▶ [Exercise directions]:
Copy the rows below word for word, starting with the line holding "What is the maximum value shown in the chart?" and continuing through the final row, both included. Leave the pictures out.

====== Data records

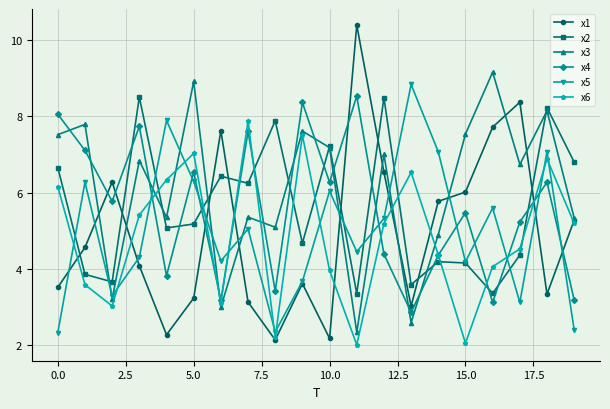

What is the minimum value shown in the chart?

2.0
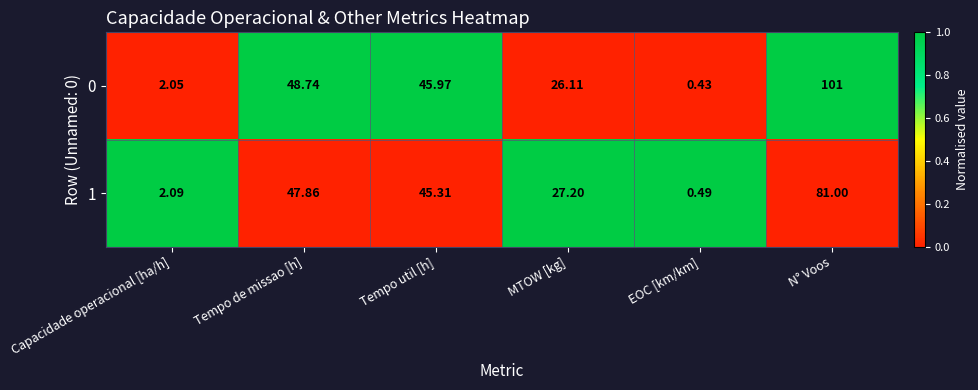

At which category is the sum across all series the highest?

N° Voos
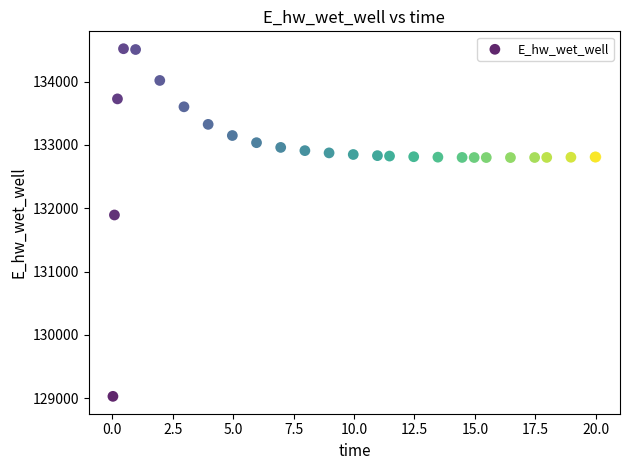

What Y value in the scatter plot is closest to 131774?

131893.4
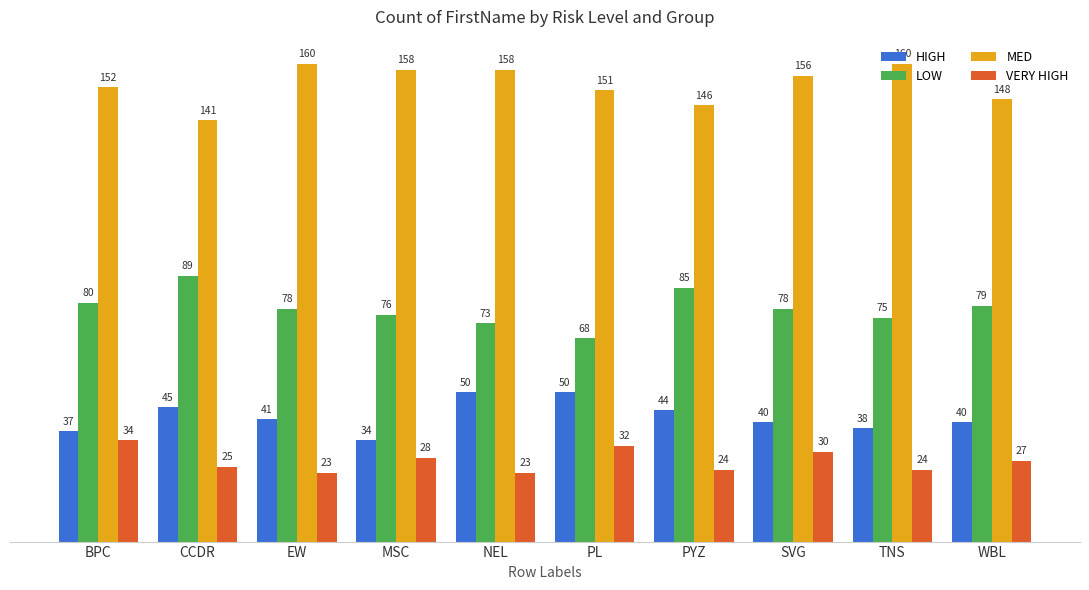

The LOW series shows 24 at SVG. True or false?

False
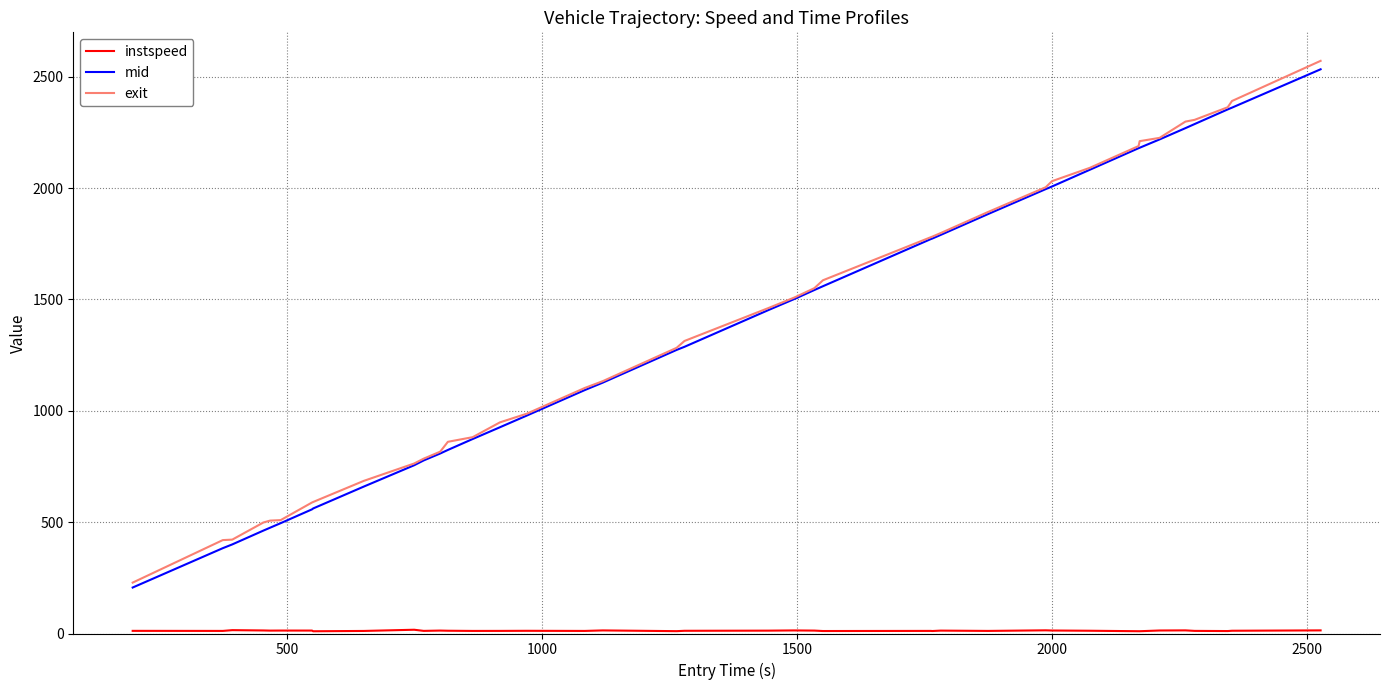

What is the maximum value shown in the chart?

2571.3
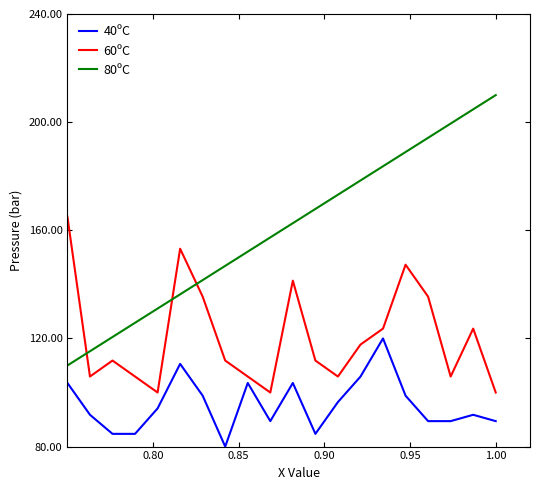

Which series has the largest total across all categories?

80ºC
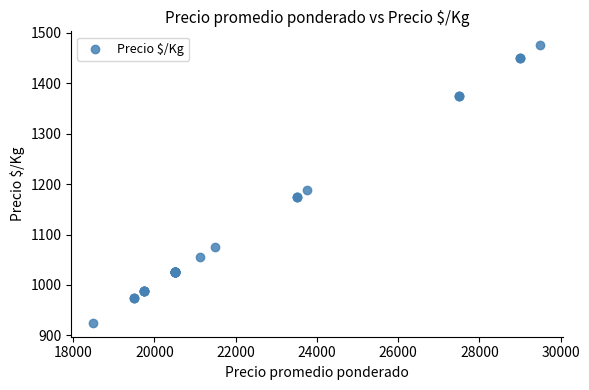

What Y value in the scatter plot is closest to 1200?

1188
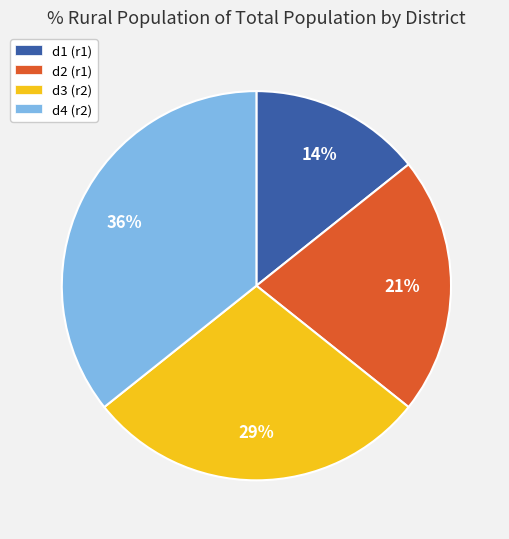

To the nearest percent, what is the difference between the d2 (r1) and d1 (r1) slice percentages?

7%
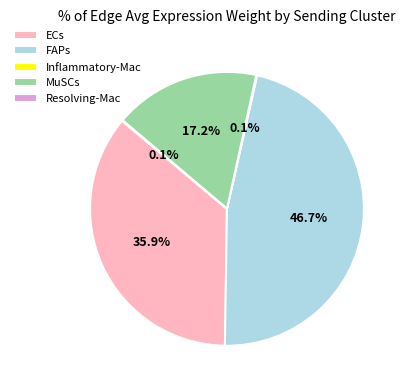

What percentage is NOT represented by MuSCs?

82.8%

============

▶ [Answer]:
What is the maximum value shown in the chart?

2571.3

Which series has the largest total across all categories?

80ºC

What Y value in the scatter plot is closest to 1200?

1188

To the nearest percent, what is the difference between the d2 (r1) and d1 (r1) slice percentages?

7%

What percentage is NOT represented by MuSCs?

82.8%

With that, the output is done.